The Data Dictionary Generation tool

Generating data dictionary

In Dorieh, one can define a data model, including tables (or views and materialized views), columns, indices and relations between tables (foreign keys) using Dorieh DSL. The DSL also describes how the original incoming data should be transformed to create the eventual data structure.

The Data dictionary tool generates documentation for the data elements (such as tables and columns) in the data model and data lineage diagrams at the tables levels and at column levels for every column.

The output of the tool is described below.

Domain Dictionary Output

  • Main table-level data lineage diagram showing the order of the data processing and the dependencies between tables.

  • If the diagram is generated using SVG format, then every table is clickable, linked to a file with the table description.

  • Every table description file includes verbal description, SQL or DDL used to create the table and the list of all columns in the table. Each column is linked to another file with detailed description for this column.

  • Each column description file contains a description of the column and a lineage diagram for the column showing what columns in which tables have been used to compute the value of this column. The SVG diagram is clickable and every element is linked to the description file for the column.

  • File, containing alphabetical list of all columns in all tables. For every column a list of tables in which the column is present is displayed.

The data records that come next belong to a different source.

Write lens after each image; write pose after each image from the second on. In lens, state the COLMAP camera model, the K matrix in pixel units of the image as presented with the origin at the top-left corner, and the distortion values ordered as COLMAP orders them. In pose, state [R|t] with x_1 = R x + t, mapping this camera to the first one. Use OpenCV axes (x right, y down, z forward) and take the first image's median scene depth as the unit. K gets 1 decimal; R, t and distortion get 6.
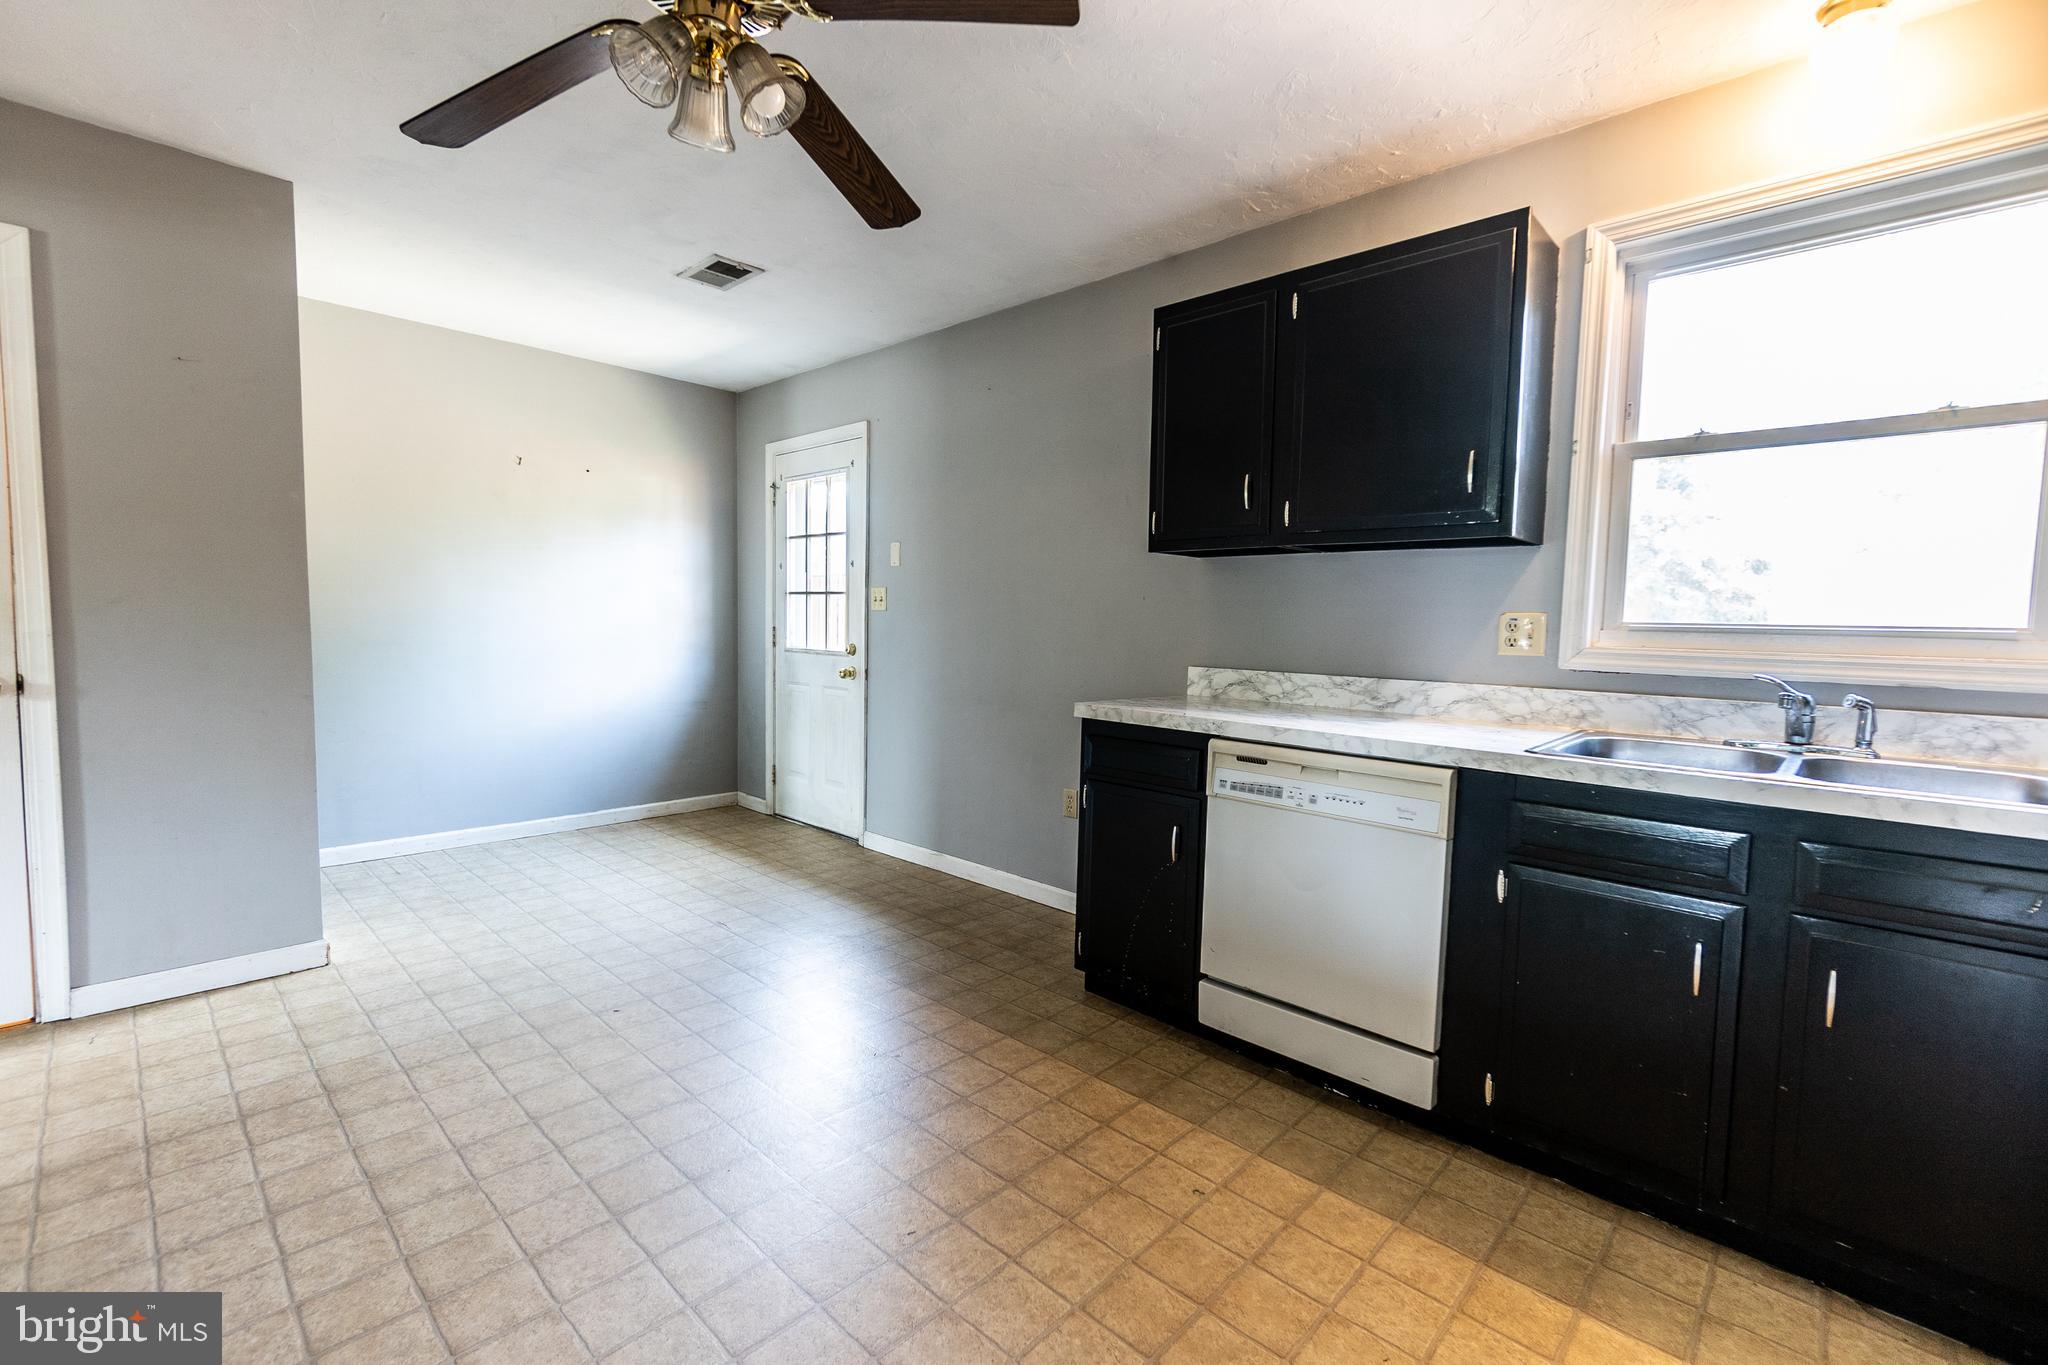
lens RADIAL K [[885.9, 0, 1023.1], [0, 885.9, 676.8], [0, 0, 1]] dist [0.001288, 0.000313]
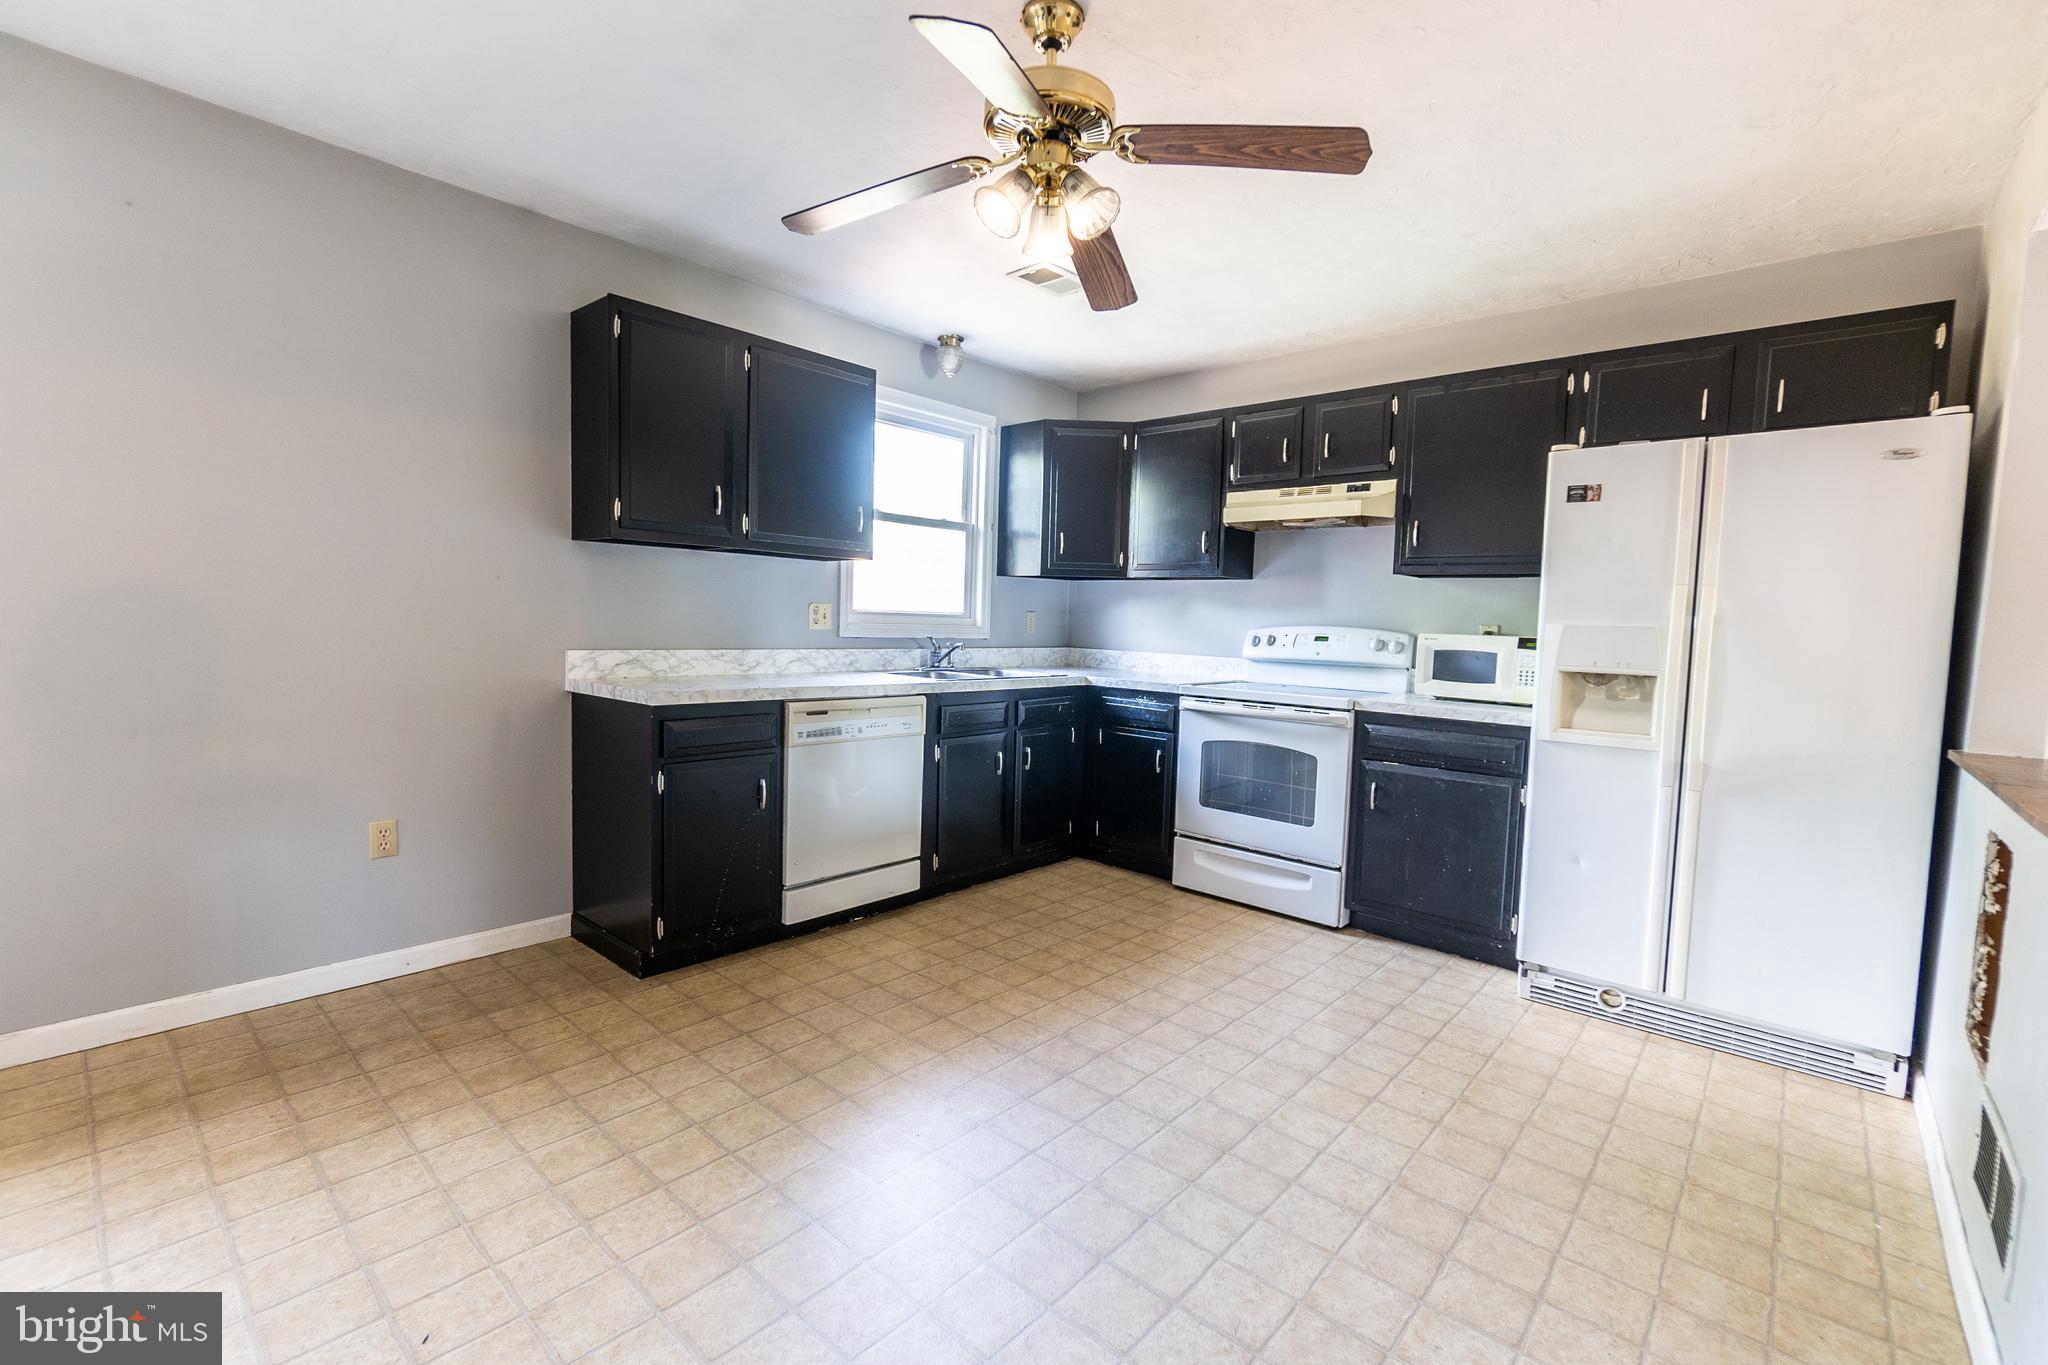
lens RADIAL K [[883.5, 0, 1019.6], [0, 883.5, 679.3], [0, 0, 1]] dist [-0.002213, -0.000127]
pose [[-0.027038, -0.089594, 0.995611, -1.078620], [0.034032, 0.995316, 0.090491, -0.068886], [-0.999055, 0.036330, -0.023862, 0.703062]]
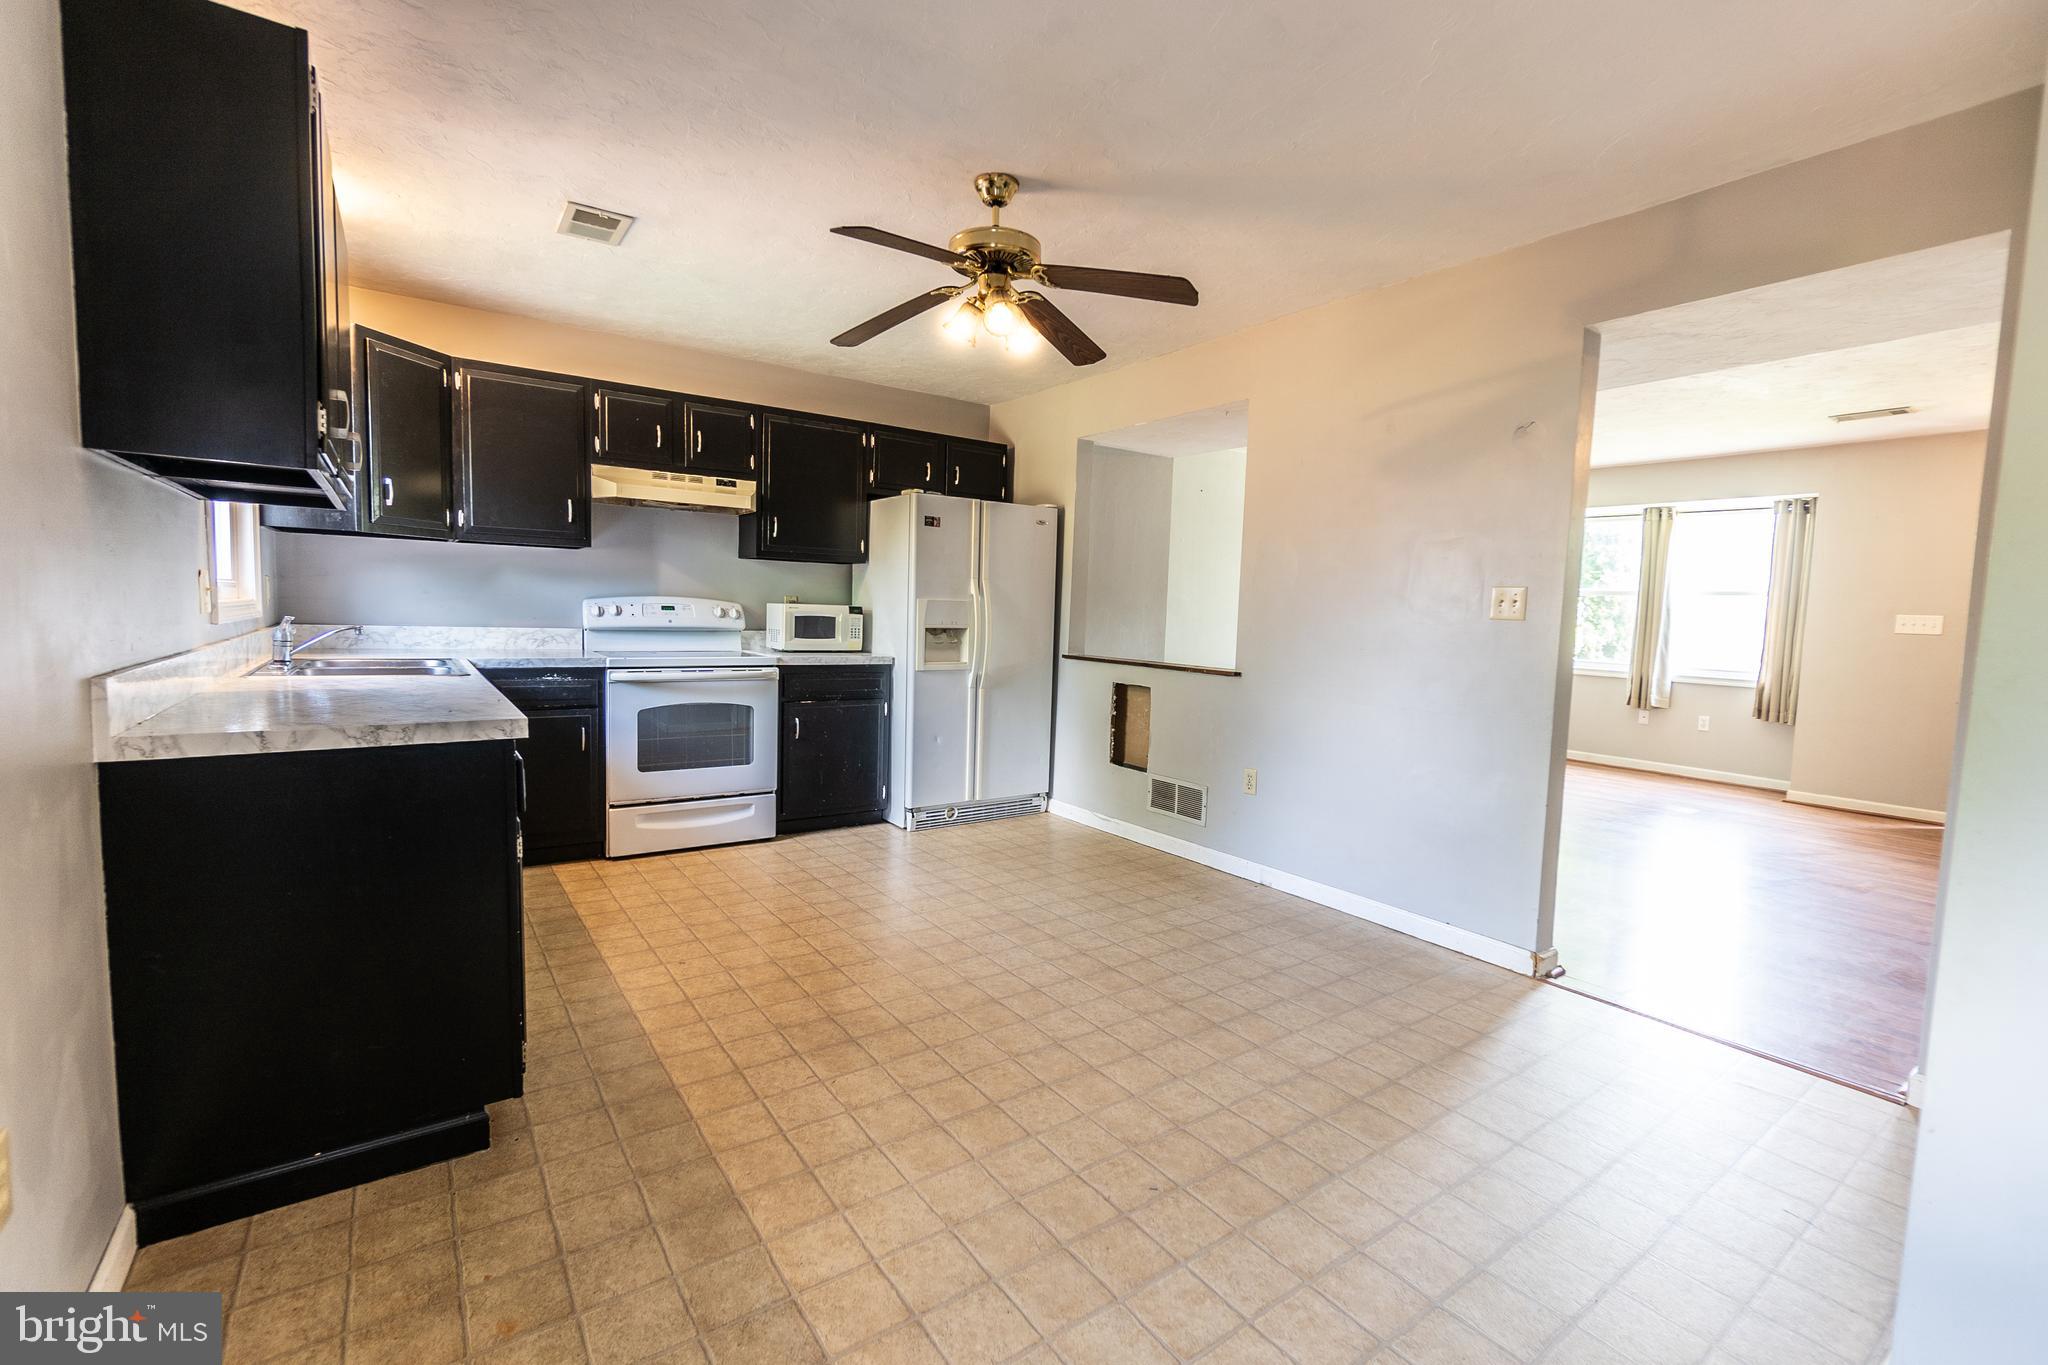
lens RADIAL K [[886.0, 0, 1020.0], [0, 886.0, 681.2], [0, 0, 1]] dist [-0.000065, -0.000053]
pose [[-0.979027, -0.066584, 0.192541, -0.514826], [-0.037725, 0.987991, 0.149837, -0.133426], [-0.200205, 0.139431, -0.969782, 1.824704]]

During the transformation process columns are transferred from one table to another, hence a column usually is present in multiple tables.

The tool first generates Markdown files that can be subsequently converted to HTML.

There are two modes for Markdown generation:

  • Standalone mode, when Pandoc is used to generate HTML

  • Sphinx mode designed to produce files that will be included in the Sphinx generated documentation

Usage

python -m dorieh.platform.dictionary.domain_dictionary
    [-h] [--fmt {none,png,gif,ps2,svg,cmapx,jpeg}]
    [--lod {full,none,min}]
    [--mode {standalone,sphinx}]
    [--output OUTPUT]
    yaml [yaml ...]

Positional arguments:

Positional Arguments

Argument

Description

yaml

Paths to YAML files with domain definitions

Options:

Options

Option

Alias

Description

--help

-h

Show this help message and exit

--fmt {none,png,gif,ps2,svg,cmapx,jpeg}

-f {none,png,gif,ps2,svg,cmapx,jpeg}

Format of generated image, if ‘none’, then no image is generated

--lod {full,none,min}

Level of details

--mode {standalone,sphinx}

Documentation generation mode

--output OUTPUT

--of OUTPUT, -o OUTPUT

Path to the main output file with Table-level data lineage diagram

Details

class DomainDict(of: str, options: Dict)[source]
add(path)[source]
list()[source]
is_top(t: str)[source]
print_node(out, t: str, indent: int)[source]
print_top_nodes(out)[source]
print_other_nodes(out)[source]
to_dot(out=<_io.TextIOWrapper name='<stdout>' mode='w' encoding='utf-8'>)[source]
html(of: str, svg=None)[source]
static html_body(svg)[source]
write_markdown(content: str, of: str)[source]
markdown(of: str, svg=None)[source]
table_toctree(extra: Optional[List[str]] = None) str[source]
table_list(of: str)[source]
column_list(of: str)[source]
generate_graphs()[source]
class LOD(value)[source]

Level of details to include in the generated pages

full = 'full'
none = 'none'
min = 'min'
parse_args() Dict[source]